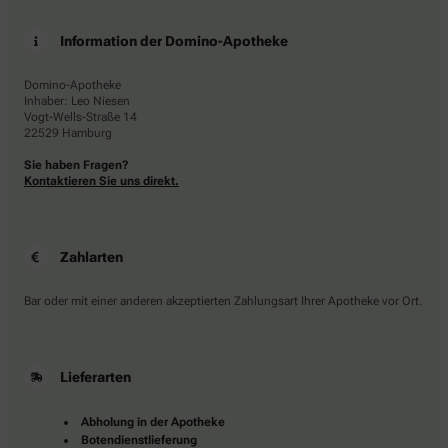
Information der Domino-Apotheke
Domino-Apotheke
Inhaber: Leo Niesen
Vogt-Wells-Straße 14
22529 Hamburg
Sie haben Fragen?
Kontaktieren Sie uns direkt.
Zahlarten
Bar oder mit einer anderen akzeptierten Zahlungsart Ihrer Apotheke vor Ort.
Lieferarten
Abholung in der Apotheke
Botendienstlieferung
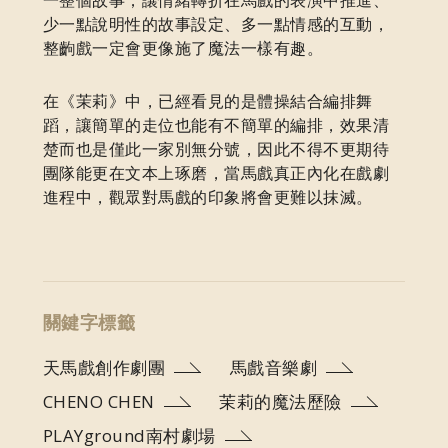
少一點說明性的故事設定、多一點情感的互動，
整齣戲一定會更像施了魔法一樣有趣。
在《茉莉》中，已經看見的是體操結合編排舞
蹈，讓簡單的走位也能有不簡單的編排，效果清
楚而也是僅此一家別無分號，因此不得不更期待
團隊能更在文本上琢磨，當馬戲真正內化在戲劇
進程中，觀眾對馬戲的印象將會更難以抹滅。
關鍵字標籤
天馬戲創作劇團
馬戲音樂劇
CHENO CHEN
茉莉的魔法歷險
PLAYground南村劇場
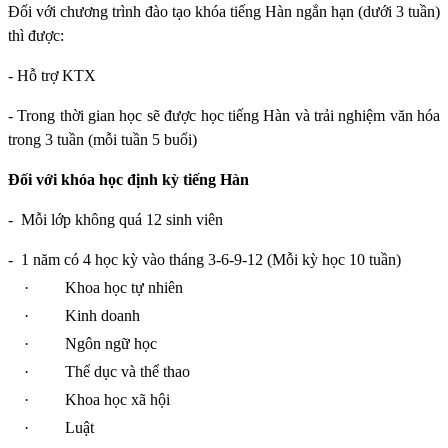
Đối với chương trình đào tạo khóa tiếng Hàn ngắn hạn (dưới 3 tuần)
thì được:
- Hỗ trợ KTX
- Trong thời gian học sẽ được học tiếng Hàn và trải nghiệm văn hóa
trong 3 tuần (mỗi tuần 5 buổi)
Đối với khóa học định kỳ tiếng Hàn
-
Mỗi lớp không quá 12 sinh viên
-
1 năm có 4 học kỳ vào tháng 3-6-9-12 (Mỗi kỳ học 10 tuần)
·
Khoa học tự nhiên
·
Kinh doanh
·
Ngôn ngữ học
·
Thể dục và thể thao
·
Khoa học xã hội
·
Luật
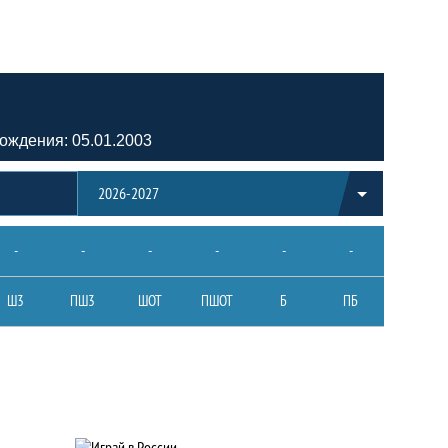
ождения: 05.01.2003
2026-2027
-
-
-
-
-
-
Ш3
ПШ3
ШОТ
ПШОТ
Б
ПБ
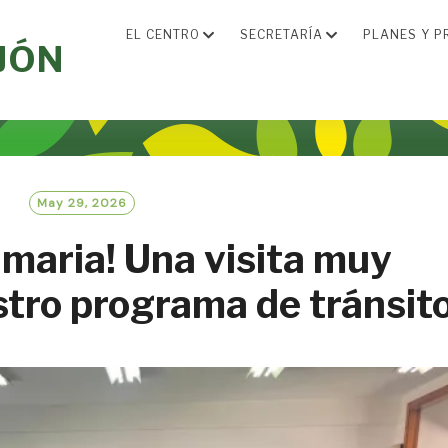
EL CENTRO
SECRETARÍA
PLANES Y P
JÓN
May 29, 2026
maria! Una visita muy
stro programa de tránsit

————

### EXERCISE BRIEF
Nothing but the lines with "tuần" should be returned, copied from the entries above.

### RESULT BELOW
Đối với chương trình đào tạo khóa tiếng Hàn ngắn hạn (dưới 3 tuần)
trong 3 tuần (mỗi tuần 5 buổi)
1 năm có 4 học kỳ vào tháng 3-6-9-12 (Mỗi kỳ học 10 tuần)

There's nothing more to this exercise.